In the obituary of Ransom Jenks below, rewrite the part starting with "Jenks, Ransom H." and going on through "his wife, Annette.", changing "rowdy" to "boisterous".

▶ _Passage to read_
○ ○ ○ ○ ○
Jenks, Ransom H. Jr.

Ransom Jenks, the retired Director of Security at Williams College, who during his tenure tried reasonably successfully to temper and to redirect the rowdy spirits of his students, died peacefully in his sleep June 24. He had been successful enough in this endeavor so that some students named their group The Ransom Jenks Band. When he died, he was six weeks past his 90th birthday but 6 days shy of his 70th wedding anniversary, a landmark he had yearned to celebrate with his wife, Annette.

People knew Ransom more than anything for his nature, which was engaging, very funny, generous, faithful, and loving. He was a really good man, and this seemed to those who knew him even more important than whatever his accomplishments may have been. At Maris Grove, the community where he and his beloved wife spent the second half of their retirement, he met, chatted with, and got to know everybody from the high school wait staff to the administrators, as well as fellow veterans, woodworkers, pool players and aspiring pool sharks, gardeners, and any others he happened upon.
○ ○ ○ ○ ○
▶ _Information supplied_
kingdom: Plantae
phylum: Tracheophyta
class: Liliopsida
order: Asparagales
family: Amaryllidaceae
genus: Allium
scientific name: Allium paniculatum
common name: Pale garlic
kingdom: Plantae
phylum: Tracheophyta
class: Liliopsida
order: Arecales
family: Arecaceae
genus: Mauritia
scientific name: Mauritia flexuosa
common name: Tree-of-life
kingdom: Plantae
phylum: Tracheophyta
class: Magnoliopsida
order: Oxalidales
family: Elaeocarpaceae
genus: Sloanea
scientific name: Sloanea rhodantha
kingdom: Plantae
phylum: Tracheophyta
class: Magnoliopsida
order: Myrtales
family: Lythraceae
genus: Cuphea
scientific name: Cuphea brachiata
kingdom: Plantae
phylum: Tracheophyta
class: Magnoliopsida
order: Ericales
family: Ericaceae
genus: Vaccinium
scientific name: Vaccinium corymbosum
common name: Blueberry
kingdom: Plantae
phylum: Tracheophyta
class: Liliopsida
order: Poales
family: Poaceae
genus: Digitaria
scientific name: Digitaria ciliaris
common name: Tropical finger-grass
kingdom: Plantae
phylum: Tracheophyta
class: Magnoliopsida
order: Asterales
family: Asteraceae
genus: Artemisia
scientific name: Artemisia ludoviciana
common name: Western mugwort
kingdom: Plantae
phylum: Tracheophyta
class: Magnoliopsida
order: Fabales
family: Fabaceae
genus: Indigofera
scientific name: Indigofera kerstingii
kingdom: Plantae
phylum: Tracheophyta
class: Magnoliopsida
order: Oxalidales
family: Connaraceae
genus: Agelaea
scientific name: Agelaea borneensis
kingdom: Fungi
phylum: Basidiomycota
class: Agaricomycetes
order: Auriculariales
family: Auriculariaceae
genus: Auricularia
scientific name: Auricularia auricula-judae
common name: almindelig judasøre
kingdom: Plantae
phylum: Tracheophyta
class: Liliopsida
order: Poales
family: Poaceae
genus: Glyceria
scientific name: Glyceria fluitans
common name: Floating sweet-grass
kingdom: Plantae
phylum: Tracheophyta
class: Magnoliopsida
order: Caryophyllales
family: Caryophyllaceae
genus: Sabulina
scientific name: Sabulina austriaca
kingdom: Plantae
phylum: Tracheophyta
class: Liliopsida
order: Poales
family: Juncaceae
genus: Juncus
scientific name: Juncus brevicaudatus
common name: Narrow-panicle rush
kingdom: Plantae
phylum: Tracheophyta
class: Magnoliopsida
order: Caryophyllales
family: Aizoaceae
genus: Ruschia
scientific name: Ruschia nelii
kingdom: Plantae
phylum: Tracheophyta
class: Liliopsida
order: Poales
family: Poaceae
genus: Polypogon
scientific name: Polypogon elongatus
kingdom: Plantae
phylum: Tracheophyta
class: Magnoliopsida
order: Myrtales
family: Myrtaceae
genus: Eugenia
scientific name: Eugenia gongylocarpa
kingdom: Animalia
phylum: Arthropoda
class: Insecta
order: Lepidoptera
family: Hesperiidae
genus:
○ ○ ○ ○ ○
▶ _Answer to this task_
Jenks, Ransom H. Jr.

Ransom Jenks, the retired Director of Security at Williams College, who during his tenure tried reasonably successfully to temper and to redirect the boisterous spirits of his students, died peacefully in his sleep June 24. He had been successful enough in this endeavor so that some students named their group The Ransom Jenks Band. When he died, he was six weeks past his 90th birthday but 6 days shy of his 70th wedding anniversary, a landmark he had yearned to celebrate with his wife, Annette.